We now build a neural net from Keras with three hidden layers. The input and the hidden layer uses the activation function
\begin{align} f(z_j) = \tanh(z_j), \end{align}whereas the output layer uses the softmax activation function.
\begin{align} g(z_j) = \frac{e^{z_j}}{\sum_{i = 1}^{n} e^{z_i}}. \end{align}We avoid using the tangent hyperbolicus for the output layer as $f(z_j) \in [-1, 1]$ as opposed to the softmax function with $g(z_j) \in [0, 1]$. The latter more fits the categorical classification. Another perk of using the softmax activation function is that it better weighs all the classes in a multiclassification setting much as the partition function. We use stochastic gradient descent as our optimizer and the cross-entropy (shown in the notebook on logistic regression) as our cost function.
In [32]:
clf = km.Sequential()
clf.add(
kl.Dense(50, activation="tanh", input_dim=X_train.shape[1])
)
clf.add(
kl.Dense(100, activation="tanh")
)
clf.add(
kl.Dense(200, activation="tanh")
)
clf.add(
kl.Dense(2, activation="softmax")
)
clf.compile(
loss="binary_crossentropy",
optimizer=ko.SGD(
lr=0.01
),
metrics=["accuracy"]
)
We have to convert our integer labels to categorical values in a format that Keras accepts.
In [33]:
y_train_k = to_categorical(y_train[:, np.newaxis])

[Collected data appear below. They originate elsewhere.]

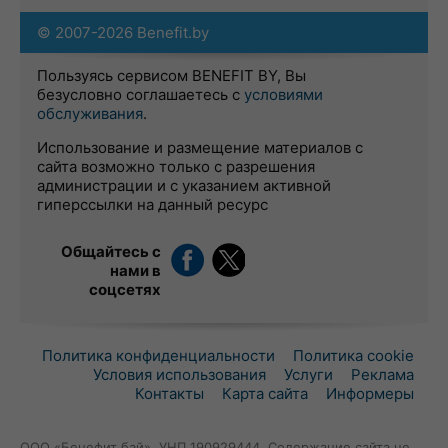
© 2007-2026 Benefit.by
Пользуясь сервисом BENEFIT BY, Вы
безусловно соглашаетесь с
условиями
обслуживания
.
Использование и размещение материалов с
сайта возможно только с разрешения
администрации и с указанием активной
гиперссылки на данный ресурс
Общайтесь с
нами в
соцсетях
Политика конфиденциальности
Политика cookie
Условия использования
Услуги
Реклама
Контакты
Карта сайта
Информеры
ООО «Бенефит бай», УНП 190929444. Содержание сайта не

y_test_k = to_categorical(y_test[:, np.newaxis])
y_critical_k = to_categorical(labels[critical][:, np.newaxis])
We now fit our model for $10$ epochs and validate on the test data.
In [34]:
history = clf.fit(
X_train, y_train_k,
validation_data=(X_test, y_test_k),
epochs=10,
batch_size=200,
verbose=True
)
We now evaluate the model.
In [35]:
train_accuracy = clf.evaluate(X_train, y_train_k, batch_size=200)[1]

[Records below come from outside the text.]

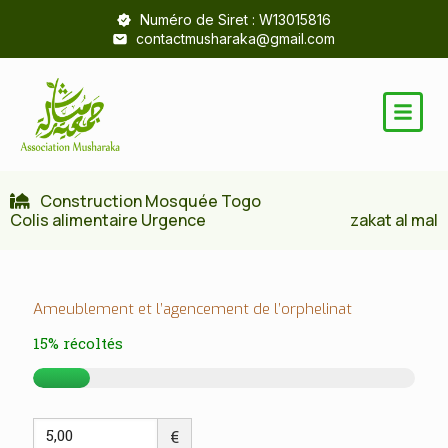
Numéro de Siret : W13015816
contactmusharaka@gmail.com
Construction Mosquée Togo
Colis alimentaire Urgence
zakat al mal
Ameublement et l’agencement de l’orphelinat
15%
récoltés
€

test_accuracy = clf.evaluate(X_test, y_test_k, batch_size=200)[1]
critical_accuracy = clf.evaluate(data[critical], y_critical_k, batch_size=200)[1]
print ("Accuracy on train data: {0}".format(train_accuracy))
print ("Accuracy on test data: {0}".format(test_accuracy))
print ("Accuracy on critical data: {0}".format(critical_accuracy))
Then we plot the ROC curve for three datasets.
In [36]:
fig = plt.figure(figsize=(20, 14))
for (_X, _y), label in zip(
[
(X_train, y_train_k),
(X_test, y_test_k),
(data[critical], y_critical_k)
],
["Train", "Test", "Critical"]
):
proba = clf.predict(_X)
fpr, tpr, _ = skm.roc_curve(_y[:, 1], proba[:, 1])
roc_auc = skm.auc(fpr, tpr)
print ("Keras AUC ({0}): {1}".format(label, roc_auc))
plt.plot(fpr, tpr, label="{0} (AUC = {1})".format(label, roc_auc), linewidth=4.0)
plt.plot([0, 1], [0, 1], "--", label="Guessing (AUC = 0.5)", linewidth=4.0)
plt.title(r"The ROC curve for Keras", fontsize=18)
plt.xlabel(r"False positive rate", fontsize=18)
plt.ylabel(r"True positive rate", fontsize=18)
plt.axis([-0.01, 1.01, -0.01, 1.01])
plt.xticks(fontsize=18)
plt.yticks(fontsize=18)
plt.legend(loc="best", fontsize=18)
plt.show()
We see that we get much the same performance as for the MLPClassifier
from Scikit-learn.
We have successfully used a neural net using Keras and predicted the phase transition of the two-dimensional Ising model. As opposed to the logistic regression we get a much better performance on all datasets. More importantly we successfully predict reasonable values on the critical dataset which is extrapolated from the training and testing data.